Si les grosses particules de LDL sont moins nocives que les particules plus petites et plus denses, il est possible qu'un test de cholestérol LDL standard surestime le risque cardiovasculaire chez les personnes qui consomment beaucoup de graisses saturées et de viande, ont indiqué les chercheurs.

L’équipe a reconnu que leurs conclusions contredisaient les directives diététiques actuelles du gouvernement, qui encouragent les gens à manger de la volaille comme alternative plus saine à la viande rouge. Cependant, jusqu'à présent, il n'y avait pas eu de comparaison exhaustive des effets sur la santé de la consommation de viande rouge, de viande blanche et de protéines autres que de viande, a noté M. Krauss.

Il est également possible que la viande rouge soit affectée par d'autres facteurs pouvant affecter la santé cardiovasculaire, a-t-il déclaré. ()

"En effet, d'autres effets de la consommation de viande rouge pourraient, et ces effets devraient être explorés plus en détail dans le but d'améliorer la santé", a déclaré Krauss.

L'étude est bien exécutée et rigoureuse, a déclaré Hunnes. Cela montre clairement que la consommation de protéines végétales est associée à des niveaux de cholestérol plus bas, a-t-elle déclaré.

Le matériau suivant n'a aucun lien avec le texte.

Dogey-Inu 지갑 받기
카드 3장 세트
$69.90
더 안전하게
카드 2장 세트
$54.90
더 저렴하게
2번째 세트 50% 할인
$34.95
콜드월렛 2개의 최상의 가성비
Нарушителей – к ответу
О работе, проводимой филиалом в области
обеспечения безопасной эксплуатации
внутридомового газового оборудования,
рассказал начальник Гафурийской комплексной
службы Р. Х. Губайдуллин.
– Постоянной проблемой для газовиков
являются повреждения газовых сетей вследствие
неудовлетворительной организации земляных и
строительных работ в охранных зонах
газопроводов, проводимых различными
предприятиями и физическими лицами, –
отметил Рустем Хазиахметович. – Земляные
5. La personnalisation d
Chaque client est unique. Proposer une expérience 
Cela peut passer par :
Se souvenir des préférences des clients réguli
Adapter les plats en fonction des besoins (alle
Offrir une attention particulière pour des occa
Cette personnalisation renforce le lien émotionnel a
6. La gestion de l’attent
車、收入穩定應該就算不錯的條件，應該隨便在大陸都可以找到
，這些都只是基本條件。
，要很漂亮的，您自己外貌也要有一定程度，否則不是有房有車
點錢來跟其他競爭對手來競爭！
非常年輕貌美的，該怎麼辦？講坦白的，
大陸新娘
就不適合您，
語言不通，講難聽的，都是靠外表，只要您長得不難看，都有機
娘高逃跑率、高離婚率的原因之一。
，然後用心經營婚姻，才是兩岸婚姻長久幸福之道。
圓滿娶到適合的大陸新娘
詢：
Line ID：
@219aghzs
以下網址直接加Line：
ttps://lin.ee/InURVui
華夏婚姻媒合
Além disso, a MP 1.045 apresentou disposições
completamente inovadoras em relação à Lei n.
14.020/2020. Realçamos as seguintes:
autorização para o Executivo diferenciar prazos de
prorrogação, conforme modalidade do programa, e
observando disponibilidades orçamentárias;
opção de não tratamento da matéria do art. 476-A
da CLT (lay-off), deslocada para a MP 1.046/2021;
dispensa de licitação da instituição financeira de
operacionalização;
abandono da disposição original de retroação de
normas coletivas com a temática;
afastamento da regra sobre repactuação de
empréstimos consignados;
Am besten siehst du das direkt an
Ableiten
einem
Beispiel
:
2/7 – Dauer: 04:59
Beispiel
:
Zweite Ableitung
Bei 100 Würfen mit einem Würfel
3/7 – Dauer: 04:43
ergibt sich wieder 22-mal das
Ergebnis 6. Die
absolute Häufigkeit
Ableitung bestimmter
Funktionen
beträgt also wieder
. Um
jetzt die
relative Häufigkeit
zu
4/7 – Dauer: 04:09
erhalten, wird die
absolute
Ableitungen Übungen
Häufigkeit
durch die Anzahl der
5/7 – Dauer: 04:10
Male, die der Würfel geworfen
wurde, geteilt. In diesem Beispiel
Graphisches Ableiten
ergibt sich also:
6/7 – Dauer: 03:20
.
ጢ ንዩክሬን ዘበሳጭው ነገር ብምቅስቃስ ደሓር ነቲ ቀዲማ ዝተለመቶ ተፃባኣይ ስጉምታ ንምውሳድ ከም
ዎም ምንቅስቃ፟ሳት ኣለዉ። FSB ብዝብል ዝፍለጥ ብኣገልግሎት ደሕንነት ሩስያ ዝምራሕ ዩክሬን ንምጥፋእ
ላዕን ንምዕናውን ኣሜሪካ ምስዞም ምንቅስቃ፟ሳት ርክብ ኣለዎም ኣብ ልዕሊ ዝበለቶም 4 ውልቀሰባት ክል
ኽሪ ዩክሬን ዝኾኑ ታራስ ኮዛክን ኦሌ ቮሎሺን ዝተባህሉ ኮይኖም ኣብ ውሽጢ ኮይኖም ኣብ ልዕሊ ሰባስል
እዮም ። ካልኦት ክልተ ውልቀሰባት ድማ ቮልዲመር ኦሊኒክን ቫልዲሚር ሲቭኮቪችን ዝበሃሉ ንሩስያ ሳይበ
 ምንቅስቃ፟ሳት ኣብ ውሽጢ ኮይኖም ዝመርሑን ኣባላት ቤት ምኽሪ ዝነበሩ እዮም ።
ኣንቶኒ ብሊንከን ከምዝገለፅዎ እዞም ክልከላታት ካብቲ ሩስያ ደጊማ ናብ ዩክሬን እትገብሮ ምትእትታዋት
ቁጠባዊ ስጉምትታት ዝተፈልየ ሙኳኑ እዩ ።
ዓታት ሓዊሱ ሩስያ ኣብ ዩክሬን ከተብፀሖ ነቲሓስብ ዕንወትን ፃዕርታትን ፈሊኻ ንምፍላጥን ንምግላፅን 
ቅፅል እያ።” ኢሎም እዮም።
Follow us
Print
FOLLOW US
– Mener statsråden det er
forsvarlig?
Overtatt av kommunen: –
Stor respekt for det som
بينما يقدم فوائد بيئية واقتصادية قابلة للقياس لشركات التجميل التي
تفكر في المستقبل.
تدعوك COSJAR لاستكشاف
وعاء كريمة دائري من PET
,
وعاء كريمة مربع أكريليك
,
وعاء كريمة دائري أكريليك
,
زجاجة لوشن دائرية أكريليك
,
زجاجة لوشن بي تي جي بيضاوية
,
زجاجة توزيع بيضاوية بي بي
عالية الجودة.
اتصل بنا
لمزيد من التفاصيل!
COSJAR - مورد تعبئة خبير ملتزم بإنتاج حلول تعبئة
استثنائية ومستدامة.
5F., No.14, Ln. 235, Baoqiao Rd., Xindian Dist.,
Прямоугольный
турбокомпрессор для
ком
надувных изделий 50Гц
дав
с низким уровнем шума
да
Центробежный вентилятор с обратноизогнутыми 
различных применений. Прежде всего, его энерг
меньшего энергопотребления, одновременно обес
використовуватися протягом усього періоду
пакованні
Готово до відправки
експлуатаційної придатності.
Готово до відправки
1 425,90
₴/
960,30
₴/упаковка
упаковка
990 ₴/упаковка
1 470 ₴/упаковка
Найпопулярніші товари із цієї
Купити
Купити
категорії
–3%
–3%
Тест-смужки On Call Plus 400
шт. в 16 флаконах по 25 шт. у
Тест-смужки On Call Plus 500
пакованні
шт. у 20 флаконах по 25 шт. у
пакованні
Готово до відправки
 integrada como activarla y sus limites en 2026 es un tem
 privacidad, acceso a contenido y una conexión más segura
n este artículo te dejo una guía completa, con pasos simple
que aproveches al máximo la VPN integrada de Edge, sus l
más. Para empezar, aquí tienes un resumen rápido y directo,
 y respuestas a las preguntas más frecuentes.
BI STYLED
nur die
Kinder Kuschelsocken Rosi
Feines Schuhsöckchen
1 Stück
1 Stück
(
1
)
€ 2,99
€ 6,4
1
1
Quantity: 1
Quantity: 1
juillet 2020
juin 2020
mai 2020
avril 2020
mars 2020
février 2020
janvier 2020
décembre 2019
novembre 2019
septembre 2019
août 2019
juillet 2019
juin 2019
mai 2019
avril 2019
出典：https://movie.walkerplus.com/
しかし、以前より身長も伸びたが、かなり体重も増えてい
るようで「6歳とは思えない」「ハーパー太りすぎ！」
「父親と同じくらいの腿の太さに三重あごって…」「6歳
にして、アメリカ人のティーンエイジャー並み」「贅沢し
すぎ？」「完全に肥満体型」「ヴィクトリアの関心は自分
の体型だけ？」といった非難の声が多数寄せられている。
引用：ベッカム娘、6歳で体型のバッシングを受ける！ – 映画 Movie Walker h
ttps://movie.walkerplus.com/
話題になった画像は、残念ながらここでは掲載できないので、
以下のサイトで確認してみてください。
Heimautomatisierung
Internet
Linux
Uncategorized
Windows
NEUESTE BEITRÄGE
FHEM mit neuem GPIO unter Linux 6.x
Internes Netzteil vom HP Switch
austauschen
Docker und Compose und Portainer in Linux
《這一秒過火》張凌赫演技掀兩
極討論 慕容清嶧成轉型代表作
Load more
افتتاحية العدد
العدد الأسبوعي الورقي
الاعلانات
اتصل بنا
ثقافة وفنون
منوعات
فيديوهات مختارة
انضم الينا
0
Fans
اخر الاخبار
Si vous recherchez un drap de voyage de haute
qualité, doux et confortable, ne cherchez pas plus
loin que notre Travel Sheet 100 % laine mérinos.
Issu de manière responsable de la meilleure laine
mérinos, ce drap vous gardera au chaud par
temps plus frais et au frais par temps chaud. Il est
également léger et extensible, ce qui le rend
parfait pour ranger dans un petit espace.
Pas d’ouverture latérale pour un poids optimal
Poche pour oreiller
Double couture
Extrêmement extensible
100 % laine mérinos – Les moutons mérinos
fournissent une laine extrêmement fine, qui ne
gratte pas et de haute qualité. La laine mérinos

"Le message à retenir de cette étude est de manger plus de plantes, de manger plus de protéines végétales, de limiter votre consommation de graisses saturées provenant de toutes les sources et de limiter votre consommation de protéines animales, de toutes les sources", a déclaré Hunnes à Live Science dans un courriel . "Tous les bons messages dans mon livre!"

La découverte concorde avec les recommandations internationales récentes selon lesquelles les personnes sont liées au changement climatique, à la pollution des eaux douces et à la destruction de la faune.

La nouvelle recherche avait plusieurs limites; les viandes de l'étude ne comprenaient pas de bœuf nourri à l'herbe ni de produits transformés, y compris du bacon ou des saucisses. Cela n'incluait pas non plus le poisson, a déclaré Krauss. En outre, l'étude était petite et de relativement courte durée, a-t-il déclaré.

L’étude a été publiée en ligne le mardi 4 juin dans.